In this interview, Angélique Kipulu Katani, founder and current General Secretary of the League for the Rights of Congolese Women (LDFC) reflects on 25 years of struggle for women who work in informal employment in the Democratic Republic of the Congo.


The LDFC was formed in 1999 in a context of war (the first and second Congo wars took place from 1996 to 2003). The wars saw immense human rights violations, including mass rapes which were used as a weapon of war. Women mobilized to participate in decision-making processes and many associations, including the LDFC, were created during this time.

A few years after our creation, we asked to be affiliated with StreetNet International in order to include women employed informally in our struggle, especially street vendors. StreetNet is constantly accompanying us with the training and organizing of street and market vendors.

Today, thanks to our work, the women who work as street vendors know their rights and are better prepared to face the authorities who often want to chase them out of public spaces.

Later on, StreetNet put us in touch with WIEGO, who encouraged us to look at other sectors in the informal economy, such as waste pickers.
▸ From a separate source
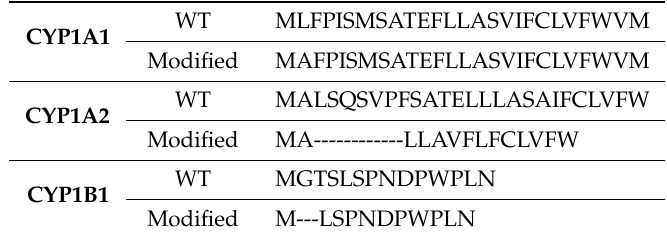
Table 2. N-terminal modifications of CYPs used in this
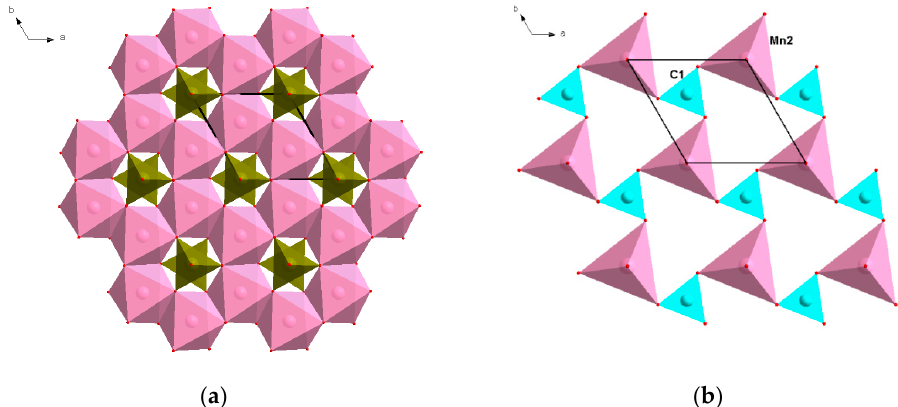
Figure 5. Gibbsite-like ( a ) and kalsilite-like ( b ) layers in the ab projection of the K 2 Mn 3 [VO 4 ] 2 (CO 3 ) crystal structure. Table 1. Mero-plesiotype series of vanadates, arsenates, and phosphates of the first-row transition metals.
WIEGO then funded two missions under the responsibility of StreetNet – the first was to report on the situation of street vendors, followed by training people who work in this sector. This was the first time these workers had received training, as they were not organized at all at the time.

At the beginning of the pandemic, WIEGO provided unexpected financial support for our members. This was crucial in the crisis: everything was blocked in the city of Kinshasa, the borders were closed, and people could not enter the city and get supplies – by river or by road.

The LDFC is now investigating how to support domestic workers, as well as rural workers who are involved in farming and gardening. These women play an important role in supplying food to cities.

But the women doing this rural work have great difficulty in getting access to basic working equipment like a watering can, a machete, rain boots... Not to mention a tractor, which is expensive, especially the maintenance after purchase. They end up having to rent tractors when working in the forest, or in other large areas.

There is also the problem of the cost of transporting their products to the city, hence the need to create cooperatives to reduce these costs. Another concern is health: it is impossible to stay bent over all day without suffering health consequences.

About our future expectations, we demand much better care for the Congolese workers who are at the mercy of life events with no safety net, with not enough income to live in dignity (food, housing, health, schooling, retirement...). Today, most workers are forced to combine formal and informal employment in order to support their families. For example, doing informal sales at the doors of their homes after their day of formal employment.

This is especially the case for people employed by companies with foreign investors: they are paid a miserable salary and have no medical care if they fall ill, and they have to struggle and strike to be registered with the National Social Security Fund. With the scarcity of opportunities, they feel forced to accept precarious jobs for daily survival.

  • This has been edited for brevity. As part of our 25th-anniversary celebrations, we are profiling WIEGO’s institutional members – trade unions, cooperatives, and associations of workers in informal employment that are active in WIEGO.